To confirm the polarity for the remaining filaments, a multi-reference-based approach, as previously described41, was employed, using two microtubules from the previous alignment as reference where the pseudohelical pattern was clearly visible in 3D. Subsequently, 8,903 particles from 28 filaments were aligned and averaged at bin4, followed by splitting the dataset into two halfsets and final refinement at bin2. Based on this structural information, filaments were oversampled again to focus alignment on the tubulin subunits. A tubular grid was sampled with a diameter of 18 nm, and distances of 5 nm along the x axis and 4 nm along the z axis were oversampled 4×, resulting in 108,372 particles from 28 filaments. Particles were extracted at bin4, and alignment was performed while limiting the shifts to 25 and 20 Å, respectively. Filaments for which a helical pattern did not emerge were removed, and distance cleaning was conducted for the remaining filaments, leading to 20,516 particles from 24 filaments, which were split into two halfsets and averaged at bin2. Particles were then reprocessed in Warp version 1.0.9 and aligned in RELION version 3.1 for one round at bin2 using a box size of 64 pixels. The resulting average was exported to M version 1.0.9 for one round of geometric multiparticle refinement. After removing duplicate particles from the previous step, a final refinement was performed in RELION version 3.1.

Statistics and reproducibility

For this study, four Serial Lift-Out experiments and one on-grid ‘waffle’ lamella-milling experiment were performed as indicated in the figure legends. Experiment 1 was a single-sided attachment run on a ‘waffle’ sample containing L1 larvae of C. elegans strain AM140. Experiment 2 was a double-sided attachment run on a ‘waffle’ sample containing L1 larvae of C. elegans strain NK2476. Experiment 3 was a double-sided attachment run on a ‘waffle’ sample containing L1 larvae of C. elegans strain NK2476. Experiment 4 was a single-sided attachment run on D. melanogaster egg chambers from a strain expressing endogenously tagged GFP–NUP358. Experiment 5 used an on-grid lamella, milled from a ‘waffle’ sample of L1 larvae from C. elegans strain AM140.

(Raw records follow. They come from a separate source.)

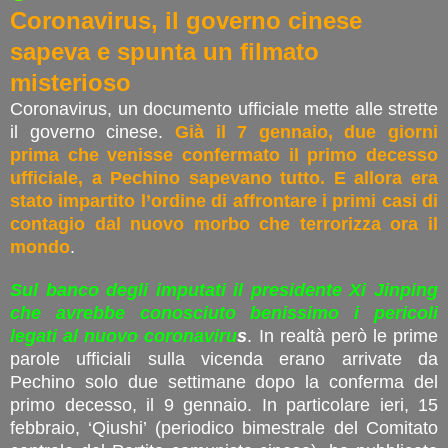
Coronavirus, il governo cinese
sapeva e spunta un filmato
misterioso
Coronavirus, un documento ufficiale mette alle strette
il governo cinese.
Già il 7 gennaio, due giorni
prima che venisse confermato il primo decesso
ufficiale, a Pechino sapevano tutto. E allora era
stato impartito l’ordine di affrontare i primi casi di
contagio dal nuovo morbo che terrorizza ora il
mondo
.
Sul banco degli imputati il presidente Xi Jinping
che avrebbe conosciuto benissimo i pericoli
legati al nuovo coronaviru
s
. In realtà però le prime
parole ufficiali sulla vicenda erano arrivate da
Pechino solo due settimane dopo la conferma del
primo decesso, il 9 gennaio. In particolare ieri, 15
febbraio, ‘Qiushi’ (periodico bimestrale del Comitato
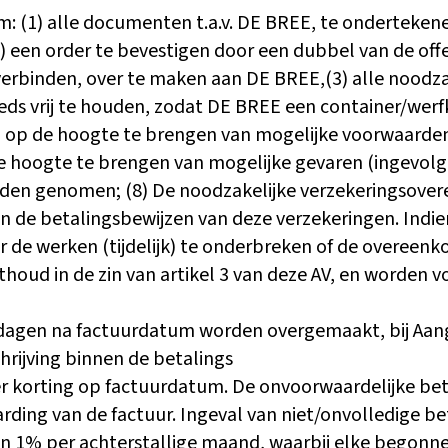
m: (1) alle documenten t.a.v. DE BREE, te onderteke
(2) een order te bevestigen door een dubbel van de o
verbinden, over te maken aan DE BREE,(3) alle noodzak
s vrij te houden, zodat DE BREE een container/werfke
d op de hoogte te brengen van mogelijke voorwaarde
e hoogte te brengen van mogelijke gevaren (ingevolge 
en genomen; (8) De noodzakelijke verzekeringsovere
en de betalingsbewijzen van deze verzekeringen. Indie
 de werken (tijdelijk) te onderbreken of de overeenk
houd in de zin van artikel 3 van deze AV, en worden v
 dagen na factuurdatum worden overgemaakt, bij Aange
hrijving binnen de betalings
r korting op factuurdatum. De onvoorwaardelijke beta
rding van de factuur. Ingeval van niet/onvolledige bet
van 1% per achterstallige maand, waarbij elke begon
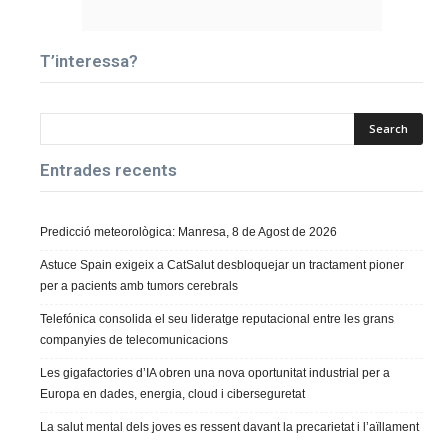
T’interessa?
Entrades recents
Predicció meteorològica: Manresa, 8 de Agost de 2026
Astuce Spain exigeix a CatSalut desbloquejar un tractament pioner
per a pacients amb tumors cerebrals
Telefónica consolida el seu lideratge reputacional entre les grans
companyies de telecomunicacions
Les gigafactories d’IA obren una nova oportunitat industrial per a
Europa en dades, energia, cloud i ciberseguretat
La salut mental dels joves es ressent davant la precarietat i l’aïllament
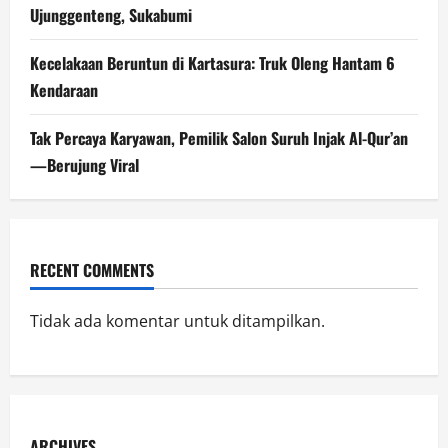
Ujunggenteng, Sukabumi
Kecelakaan Beruntun di Kartasura: Truk Oleng Hantam 6
Kendaraan
Tak Percaya Karyawan, Pemilik Salon Suruh Injak Al-Qur’an
—Berujung Viral
RECENT COMMENTS
Tidak ada komentar untuk ditampilkan.
ARCHIVES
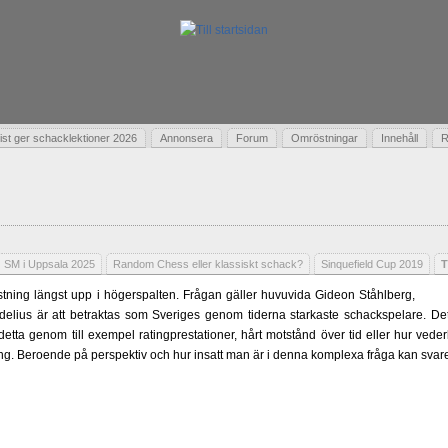
t ger schacklektioner 2026
Annonsera
Forum
Omröstningar
Innehåll
R
SM i Uppsala 2025
Random Chess eller klassiskt schack?
Sinquefield Cup 2019
T
ning längst upp i högerspalten. Frågan gäller huvuvida Gideon Ståhlberg,
delius är att betraktas som Sveriges genom tiderna starkaste schackspelare. Det 
 detta genom till exempel ratingprestationer, hårt motstånd över tid eller hur ved
ling. Beroende på perspektiv och hur insatt man är i denna komplexa fråga kan svare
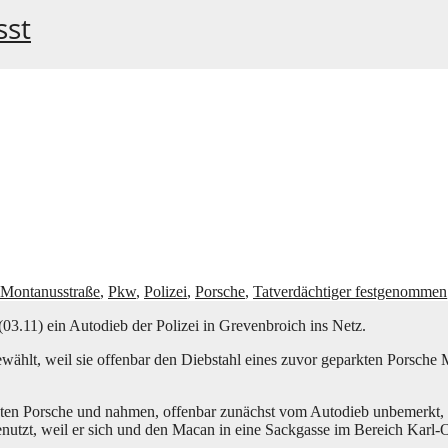
sst
Montanusstraße
,
Pkw
,
Polizei
,
Porsche
,
Tatverdächtiger festgenommen
03.11) ein Auto­dieb der Poli­zei in Gre­ven­broich ins Netz.
wählt, weil sie offen­bar den Dieb­stahl eines zuvor gepark­ten Por­sche M
n Por­sche und nah­men, offen­bar zunächst vom Auto­dieb unbe­merkt, die 
genutzt, weil er sich und den Macan in eine Sack­gas­se im Bereich Karl-O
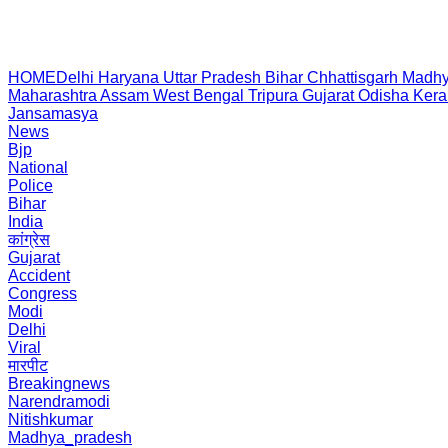
HOME
Delhi
Haryana
Uttar Pradesh
Bihar
Chhattisgarh
Madhy
Maharashtra
Assam
West Bengal
Tripura
Gujarat
Odisha
Kera
Jansamasya
News
Bjp
National
Police
Bihar
India
कांग्रेस
Gujarat
Accident
Congress
Modi
Delhi
Viral
मारपीट
Breakingnews
Narendramodi
Nitishkumar
Madhya_pradesh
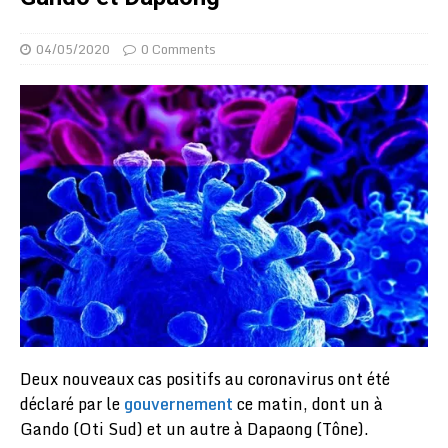
04/05/2020
0 Comments
Deux nouveaux cas positifs au coronavirus ont été
déclaré par le
gouvernement
ce matin, dont un à
Gando (Oti Sud) et un autre à Dapaong (Tône).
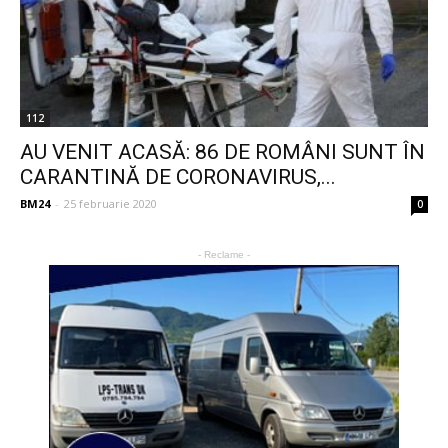
112
AU VENIT ACASĂ: 86 DE ROMÂNI SUNT ÎN
CARANTINĂ DE CORONAVIRUS,...
BM24
-
25 februarie 2020
0
- Reclame -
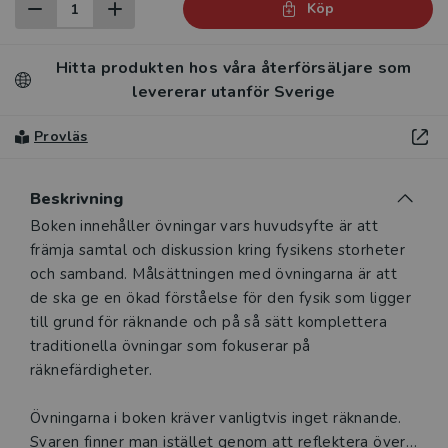
Köp
Hitta produkten hos våra återförsäljare som
levererar utanför Sverige
Provläs
Beskrivning
Beskrivning
Boken innehåller övningar vars huvudsyfte är att
främja samtal och diskussion kring fysikens storheter
och samband. Målsättningen med övningarna är att
de ska ge en ökad förståelse för den fysik som ligger
till grund för räknande och på så sätt komplettera
traditionella övningar som fokuserar på
räknefärdigheter.
Övningarna i boken kräver vanligtvis inget räknande.
Svaren finner man istället genom att reflektera över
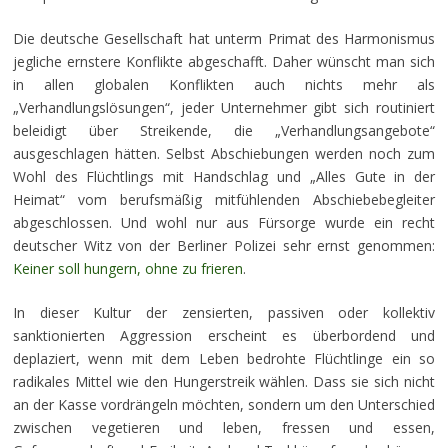
Die deutsche Gesellschaft hat unterm Primat des Harmonismus
jegliche ernstere Konflikte abgeschafft. Daher wünscht man sich
in allen globalen Konflikten auch nichts mehr als
„Verhandlungslösungen“, jeder Unternehmer gibt sich routiniert
beleidigt über Streikende, die „Verhandlungsangebote“
ausgeschlagen hätten. Selbst Abschiebungen werden noch zum
Wohl des Flüchtlings mit Handschlag und „Alles Gute in der
Heimat“ vom berufsmäßig mitfühlenden Abschiebebegleiter
abgeschlossen. Und wohl nur aus Fürsorge wurde ein recht
deutscher Witz von der Berliner Polizei sehr ernst genommen:
Keiner soll hungern, ohne zu frieren
.
In dieser Kultur der zensierten, passiven oder kollektiv
sanktionierten Aggression erscheint es überbordend und
deplaziert, wenn mit dem Leben bedrohte Flüchtlinge ein so
radikales Mittel wie den Hungerstreik wählen. Dass sie sich nicht
an der Kasse vordrängeln möchten, sondern um den Unterschied
zwischen vegetieren und leben, fressen und essen,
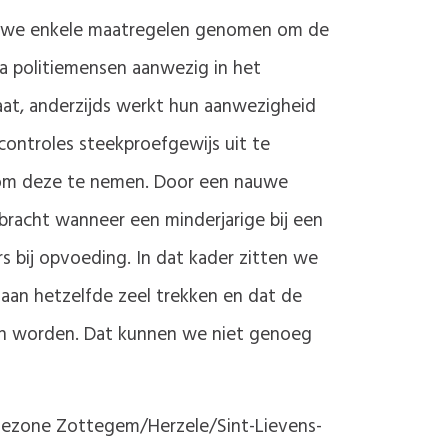
n we enkele maatregelen genomen om de
ra politiemensen aanwezig in het
taat, anderzijds werkt hun aanwezigheid
controles steekproefgewijs uit te
en om deze te nemen. Door een nauwe
racht wanneer een minderjarige bij een
s bij opvoeding. In dat kader zitten we
 aan hetzelfde zeel trekken en dat de
zen worden. Dat kunnen we niet genoeg
itiezone Zottegem/Herzele/Sint-Lievens-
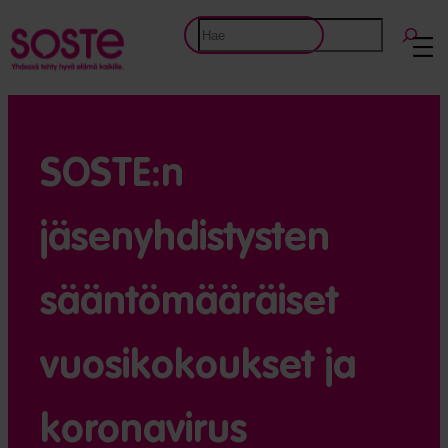
Etsi
SOSTE:n
jäsenyhdistysten
sääntömääräiset
vuosikokoukset ja
koronavirus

Statistical analysis of lamella thickness was exclusively performed for the three C. elegans Serial Lift-Out experiments (experiments 1–3), as all subsequent subtomogram analysis was based on the data collected during these experiments. The Serial Lift-Out experiment performed on D. melanogaster egg chambers was included to show that the method can be applied to samples frozen directly in HPF carriers as well. The on-grid lamella was included to show the difference in sectioning geometry between lift-out and on-grid experiments.

Serial Lift-Out has been replicated in the Plitzko, Briggs and Baumeister departments of the Max Planck Institute of Biochemistry several tens of times with different users. Of these replicates, over 20 experiments have been performed with C. elegans. A broad range of other samples have been subjected to Serial Lift-Out, including moss, entire C. elegans worms at different developmental stages, D. melanogaster and other invertebrate tissues and adherent human cell lines. In these experiments, incomplete vitrification by HPF rather than lamella preparation was the limiting factor for the collection of tilt series. Double-sided attachment has primarily been used for these experiments, as it yielded more uniform lamella thicknesses.

Reporting summary

Further information on research design is available in the Nature Portfolio Reporting Summary linked to this article.